Walton tries to replicate a similar opening hook here with babysitter Jill Schoelen tending two kids before an anonymous figure (whom we never see) comes knocking at the door, asking to be let in so that he can call the autoclub for help with his breakdown. She makes the pretence to call them in the hope he will go away but he proves persistent. He then appears to have entered the house at the same time as he is still talking outside the front door. It is a fine hook that offers something different. Walton rides the tensions with some expertise.
The second and third acts are arranged similar to the original and likewise take place several years later. Where the original had detective Charles Durning tracking the escaped killer in the second act and then a third act as he returned to target Carol Kane; this reverses the order and has babysitter Jill Schoelen being targeted again after five years and counsellor Carol Kane and detective Charles Durning teaming up to find him.

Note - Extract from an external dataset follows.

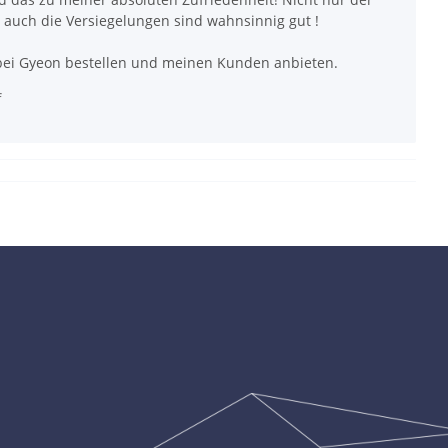
, auch die Versiegelungen sind wahnsinnig gut !
 bei Gyeon bestellen und meinen Kunden anbieten.
f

In between making the two films, Fred Walton had clearly done some reading on feminism. This is evident in particular in the scenes where Jill Schoelen’s complaint is not taken seriously by an all-male police department. One good move the film makes is depicting Carol Kane’s Jill as an abuse survivor who now works as a counsellor for a woman’s help centre and teaches women’s self-defence classes. This seems a perfectly logical progression from the first film (even if it ignores the third act of the original where she had settled down, married and had two kids, all of which seems to have been written out here). She even gets to thoroughly kick the killer’s ass at the climax. Carol Kane also looks worn and haggard as though she has mostly been having sleepless nights since the original, not to mention goes at her performance with an obsessiveness that seems just a little crazy. (It seems hard at times to draw a difference between whether she is meant to a crusading heroine following a hunch or is obsessively trying to prove something despite a complete lack of evidence).
The script has the interesting idea of the killer gaslighting Jill Schoelen by making minute changes in her apartment – an opened window, a book moved on a shelf, a new shirt in the closet – that looks as though she is imagining it when she goes to the police. There are also the intriguing scenes where the killer has an ability to disguise himself by wearing camouflage clothing that blends into walls and shadows.
On the other hand, the thriller plot takes a nosedive from about the point that Charles Durning announces: “This is going to sound crazy – we’re looking for a ventriloquist.” And it is the absurdity of this idea, not to mention the film’s ill-informed idea of how ventriloquism operates (with the killer having the seeming ability to project his voice all around various locations even when he is not in the room) that kills what otherwise seems a promising and original sequel.
Fred Walton’s other films of genre interest are:– the slasher film April Fool’s Day (1986), the excellent Catholic psycho-thriller The Rosary Murders (1987) and the radio talkback host psycho-thriller Dead Air (1994). Walton then went onto make a whole host of genre tv movies, including a remake of I Saw What You Did (1988), another psycho-thriller Trapped (1989), Homewrecker (1992) about a rogue AI, and The Stepford Husbands (1996).